** WORK TASK **
Whichever lines of the entries hold the word "meta" should be identified and copied.

Saved entries
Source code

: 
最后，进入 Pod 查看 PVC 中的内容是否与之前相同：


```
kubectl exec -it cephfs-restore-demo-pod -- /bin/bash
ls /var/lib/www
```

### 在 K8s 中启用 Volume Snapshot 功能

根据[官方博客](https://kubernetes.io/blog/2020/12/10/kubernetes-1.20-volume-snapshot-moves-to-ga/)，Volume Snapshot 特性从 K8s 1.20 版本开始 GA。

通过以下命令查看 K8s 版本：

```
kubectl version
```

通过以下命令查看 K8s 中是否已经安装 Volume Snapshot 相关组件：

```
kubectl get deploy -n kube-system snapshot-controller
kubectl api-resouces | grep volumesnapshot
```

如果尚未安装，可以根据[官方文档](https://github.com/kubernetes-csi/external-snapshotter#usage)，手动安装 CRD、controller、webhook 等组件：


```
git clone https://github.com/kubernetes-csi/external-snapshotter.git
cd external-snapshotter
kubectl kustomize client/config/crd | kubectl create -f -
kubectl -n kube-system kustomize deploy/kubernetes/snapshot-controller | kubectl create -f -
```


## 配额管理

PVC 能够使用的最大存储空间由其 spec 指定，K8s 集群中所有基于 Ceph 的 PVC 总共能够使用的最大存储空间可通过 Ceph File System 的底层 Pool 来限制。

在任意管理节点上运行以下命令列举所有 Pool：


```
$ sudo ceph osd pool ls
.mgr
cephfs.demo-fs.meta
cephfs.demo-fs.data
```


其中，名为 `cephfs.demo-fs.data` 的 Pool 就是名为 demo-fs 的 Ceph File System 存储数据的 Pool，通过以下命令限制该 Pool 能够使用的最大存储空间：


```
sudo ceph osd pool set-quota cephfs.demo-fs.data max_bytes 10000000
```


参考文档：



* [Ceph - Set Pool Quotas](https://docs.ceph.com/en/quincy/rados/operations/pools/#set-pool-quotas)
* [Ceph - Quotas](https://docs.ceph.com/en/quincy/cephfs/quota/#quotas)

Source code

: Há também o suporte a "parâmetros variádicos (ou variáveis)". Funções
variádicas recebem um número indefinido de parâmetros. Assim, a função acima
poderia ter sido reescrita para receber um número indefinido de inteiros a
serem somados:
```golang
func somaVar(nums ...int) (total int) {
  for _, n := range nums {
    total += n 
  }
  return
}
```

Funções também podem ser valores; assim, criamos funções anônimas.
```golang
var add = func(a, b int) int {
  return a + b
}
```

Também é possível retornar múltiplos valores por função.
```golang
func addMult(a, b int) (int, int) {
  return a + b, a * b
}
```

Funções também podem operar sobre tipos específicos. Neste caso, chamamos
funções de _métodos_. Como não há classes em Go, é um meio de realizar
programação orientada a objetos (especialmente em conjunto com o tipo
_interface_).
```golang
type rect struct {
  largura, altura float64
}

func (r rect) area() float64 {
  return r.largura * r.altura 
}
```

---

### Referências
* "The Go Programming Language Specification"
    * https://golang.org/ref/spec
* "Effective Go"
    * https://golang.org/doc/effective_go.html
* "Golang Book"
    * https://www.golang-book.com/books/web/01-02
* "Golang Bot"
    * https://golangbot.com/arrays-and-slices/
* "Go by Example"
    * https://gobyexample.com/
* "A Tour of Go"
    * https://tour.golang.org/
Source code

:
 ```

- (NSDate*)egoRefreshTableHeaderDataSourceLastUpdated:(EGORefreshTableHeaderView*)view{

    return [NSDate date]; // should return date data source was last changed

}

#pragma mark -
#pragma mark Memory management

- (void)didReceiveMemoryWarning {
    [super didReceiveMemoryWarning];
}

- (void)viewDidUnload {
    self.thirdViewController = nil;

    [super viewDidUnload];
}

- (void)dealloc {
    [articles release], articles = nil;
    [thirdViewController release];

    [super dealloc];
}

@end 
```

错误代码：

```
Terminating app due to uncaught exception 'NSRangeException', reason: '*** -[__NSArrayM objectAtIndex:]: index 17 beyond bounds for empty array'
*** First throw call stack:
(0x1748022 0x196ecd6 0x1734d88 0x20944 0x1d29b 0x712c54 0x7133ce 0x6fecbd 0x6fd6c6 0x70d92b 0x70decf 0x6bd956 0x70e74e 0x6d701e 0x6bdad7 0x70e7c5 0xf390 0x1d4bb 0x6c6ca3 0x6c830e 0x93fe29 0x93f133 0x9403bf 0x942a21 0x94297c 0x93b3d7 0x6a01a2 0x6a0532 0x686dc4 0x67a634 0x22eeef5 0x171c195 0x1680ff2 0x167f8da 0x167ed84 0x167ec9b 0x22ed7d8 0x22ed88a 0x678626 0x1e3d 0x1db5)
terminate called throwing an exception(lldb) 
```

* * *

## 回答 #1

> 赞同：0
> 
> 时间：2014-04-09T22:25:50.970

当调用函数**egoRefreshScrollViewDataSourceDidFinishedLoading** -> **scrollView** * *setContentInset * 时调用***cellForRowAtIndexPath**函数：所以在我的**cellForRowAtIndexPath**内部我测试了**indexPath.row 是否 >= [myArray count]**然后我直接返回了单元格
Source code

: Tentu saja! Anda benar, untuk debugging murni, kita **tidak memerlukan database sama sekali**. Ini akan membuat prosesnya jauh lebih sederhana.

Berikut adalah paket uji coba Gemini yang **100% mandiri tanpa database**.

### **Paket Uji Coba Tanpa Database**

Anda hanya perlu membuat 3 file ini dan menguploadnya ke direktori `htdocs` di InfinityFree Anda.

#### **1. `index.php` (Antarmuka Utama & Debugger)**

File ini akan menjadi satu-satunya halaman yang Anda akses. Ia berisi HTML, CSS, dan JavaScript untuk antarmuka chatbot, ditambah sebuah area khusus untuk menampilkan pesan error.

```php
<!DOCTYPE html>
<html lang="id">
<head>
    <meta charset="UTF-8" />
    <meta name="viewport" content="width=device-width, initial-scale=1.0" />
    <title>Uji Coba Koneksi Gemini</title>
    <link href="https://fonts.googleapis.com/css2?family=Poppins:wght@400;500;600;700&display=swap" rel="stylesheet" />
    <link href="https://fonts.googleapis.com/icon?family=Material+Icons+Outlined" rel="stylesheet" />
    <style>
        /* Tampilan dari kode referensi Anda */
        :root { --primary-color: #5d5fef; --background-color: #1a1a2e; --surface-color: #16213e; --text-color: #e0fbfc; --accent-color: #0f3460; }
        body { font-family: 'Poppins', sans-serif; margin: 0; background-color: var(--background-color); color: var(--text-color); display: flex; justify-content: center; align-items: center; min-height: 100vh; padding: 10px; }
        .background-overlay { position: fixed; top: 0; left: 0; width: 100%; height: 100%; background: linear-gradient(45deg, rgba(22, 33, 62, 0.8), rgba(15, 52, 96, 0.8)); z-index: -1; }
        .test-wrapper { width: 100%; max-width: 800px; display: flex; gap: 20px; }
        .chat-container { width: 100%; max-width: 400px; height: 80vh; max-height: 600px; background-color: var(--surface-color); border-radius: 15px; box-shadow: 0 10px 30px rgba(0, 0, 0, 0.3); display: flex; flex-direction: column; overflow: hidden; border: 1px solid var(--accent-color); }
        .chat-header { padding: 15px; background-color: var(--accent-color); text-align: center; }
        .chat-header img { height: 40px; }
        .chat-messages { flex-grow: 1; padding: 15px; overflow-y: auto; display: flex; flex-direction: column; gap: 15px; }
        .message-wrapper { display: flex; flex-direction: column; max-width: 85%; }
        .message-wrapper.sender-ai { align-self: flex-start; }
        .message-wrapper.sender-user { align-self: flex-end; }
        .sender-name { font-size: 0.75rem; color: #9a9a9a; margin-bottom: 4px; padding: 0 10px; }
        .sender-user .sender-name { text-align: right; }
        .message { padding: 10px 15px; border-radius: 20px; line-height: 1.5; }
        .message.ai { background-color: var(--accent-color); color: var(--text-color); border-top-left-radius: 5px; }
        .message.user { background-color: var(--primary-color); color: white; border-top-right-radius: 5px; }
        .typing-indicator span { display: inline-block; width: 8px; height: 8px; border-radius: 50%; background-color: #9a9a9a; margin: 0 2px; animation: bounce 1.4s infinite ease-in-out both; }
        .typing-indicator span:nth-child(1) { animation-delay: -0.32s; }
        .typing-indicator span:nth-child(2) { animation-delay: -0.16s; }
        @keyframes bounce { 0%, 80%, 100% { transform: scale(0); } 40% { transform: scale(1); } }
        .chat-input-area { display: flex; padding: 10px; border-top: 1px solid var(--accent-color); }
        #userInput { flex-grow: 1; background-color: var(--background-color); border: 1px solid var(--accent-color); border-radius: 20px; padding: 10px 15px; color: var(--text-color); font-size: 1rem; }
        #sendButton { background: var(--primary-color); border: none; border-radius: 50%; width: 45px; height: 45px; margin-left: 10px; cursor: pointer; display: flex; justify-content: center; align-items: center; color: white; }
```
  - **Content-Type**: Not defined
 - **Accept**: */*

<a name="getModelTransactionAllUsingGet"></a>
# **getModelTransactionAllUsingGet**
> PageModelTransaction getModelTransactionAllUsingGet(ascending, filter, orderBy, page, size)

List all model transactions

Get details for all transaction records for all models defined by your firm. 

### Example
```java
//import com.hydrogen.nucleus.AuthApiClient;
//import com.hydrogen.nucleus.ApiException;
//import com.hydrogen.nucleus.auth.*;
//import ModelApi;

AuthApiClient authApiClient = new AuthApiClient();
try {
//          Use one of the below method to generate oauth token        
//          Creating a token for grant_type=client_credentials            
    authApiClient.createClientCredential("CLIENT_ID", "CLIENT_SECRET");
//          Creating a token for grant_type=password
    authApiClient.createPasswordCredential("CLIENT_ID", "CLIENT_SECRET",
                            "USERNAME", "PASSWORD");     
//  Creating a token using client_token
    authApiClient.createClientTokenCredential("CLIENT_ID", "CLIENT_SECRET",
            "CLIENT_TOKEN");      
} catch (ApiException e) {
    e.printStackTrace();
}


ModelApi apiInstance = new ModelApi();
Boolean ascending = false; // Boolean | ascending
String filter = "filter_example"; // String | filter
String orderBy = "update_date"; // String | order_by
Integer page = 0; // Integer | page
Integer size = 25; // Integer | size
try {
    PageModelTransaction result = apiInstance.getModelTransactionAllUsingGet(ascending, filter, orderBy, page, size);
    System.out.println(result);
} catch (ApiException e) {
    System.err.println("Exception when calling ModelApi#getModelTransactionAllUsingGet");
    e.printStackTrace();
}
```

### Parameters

** COMPLETED EXERCISE **
cephfs.demo-fs.meta
    <meta charset="UTF-8" />
    <meta name="viewport" content="width=device-width, initial-scale=1.0" />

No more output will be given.